March, Lamma-zine and Paper Lanterns on Paypal

How can it be March already? Maybe there’s a mathematical formula that can explain the correlation between my own advancing years and the increasing speed with which each brand new year hurtles towards its middle age.

March is a significant month for Paper Lanterns – its formal publication date falls on 15th of March, but the copies themselves have now been delivered to Novel Press and are ready to find themselves new homes on other people’s bookshelves. Look to your right, scroll down a little bit, and you’ll see how easy it is to get your copy! I’m also hoping that some of these might land in temporary accommodation in Hong Kong bookshops, as well as some Independent booksellers in the UK.

As I’ve said below, there have been hopeful signs of interest, and a couple of days ago I was delighted to open an email from the editor of the online Lamma-zine, wanting to know where he could buy a copy of my new novel so that he or one of his team could write a review. At first I’d assumed that he must have heard about my book from my sister or one of her friends, but no, it was Google Alerts which had led him to this site. Hurray for Google!
March Edition
Other March events include the latest copy of Writing Magazine, inside which, on pages 30 and 31, is an article entitled Make your book unputdownable’” by Crysse Morrison in her regular ‘Good Practice’ slot. This series of articles is well worth reading, but that’s not all – the sub title is, Hook your reader with a glimpse of the action and conflict to come”, and its main focus for the examples it gives is the novel, Telling Liddy, by Anne Fine, the award winning author of numerous books for children and eight for adults, and my second novel, Paper Lanterns. How’s that for company for unknown author!

I was delighted when Crysse told me that she wanted to use some quotations from Paper Lanterns for this article. There they are, under the subheading, ‘Enticing trailers’. There are three intertwined story lines in my novel, and three key dates. The main action of the book is set in the present, but both 1971 and 1930 are highly significant as well. I’d changed the opening chapters several times before I settled on a short prologue set in 1971, giving hints of what will unfold later in the book.

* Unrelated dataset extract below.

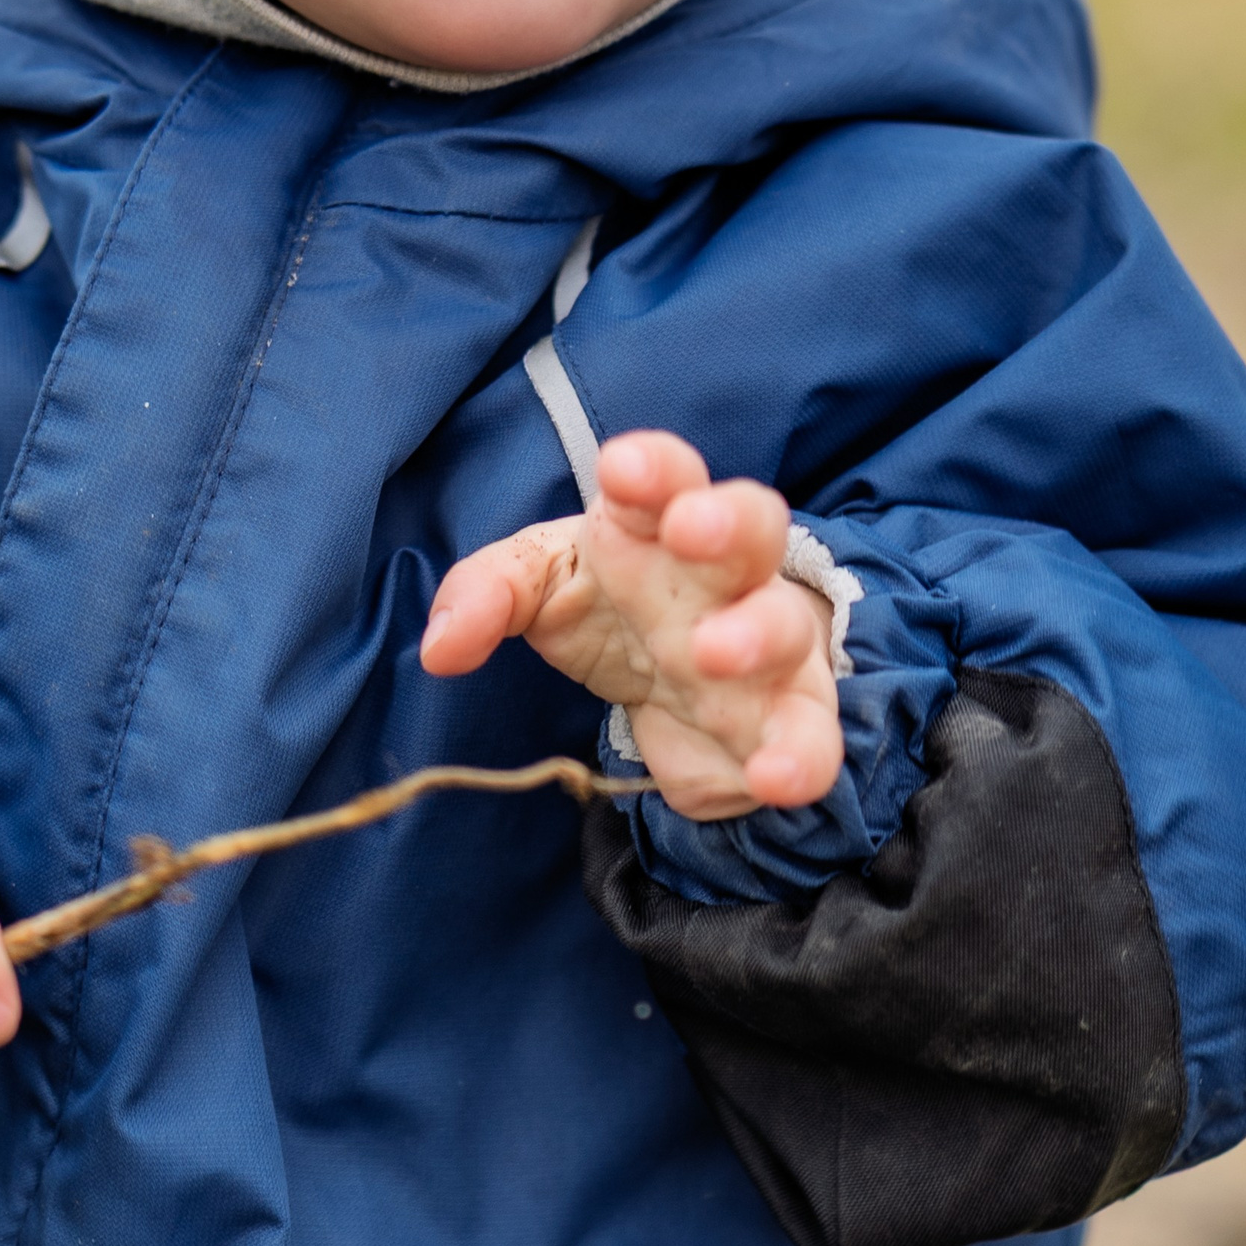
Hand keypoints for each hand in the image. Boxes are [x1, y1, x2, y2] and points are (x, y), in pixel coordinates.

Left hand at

I gradually realised that I needed another, earlier, clue to the events of 1930, and Crysse goes on to say: “But the initial hook of this novel is an atmospheric fragment of oriental mystery from a later chapter when Ann (the main character) begins to uncover family secrets that will slowly burn away all the previous certainties of her life:

Friday 8th April, 1930, Hong Kong
“…and I had the oddest sensation – as though my soul – my very self – was a bright flame that now was shrinking, leaning away from him as from a gust of wind. And into my mind came the image of how the Chinese protect a small flame of light from being extinguished and at the same time, beautify it, with a delicate construction of coloured paper.”

A March event that I’m particularly looking forward to, and involves my new baby (Paper Lanterns, of course!) will take place in a coffee shop in the middle of Birmingham on the last Tuesday of the month. But more of that later.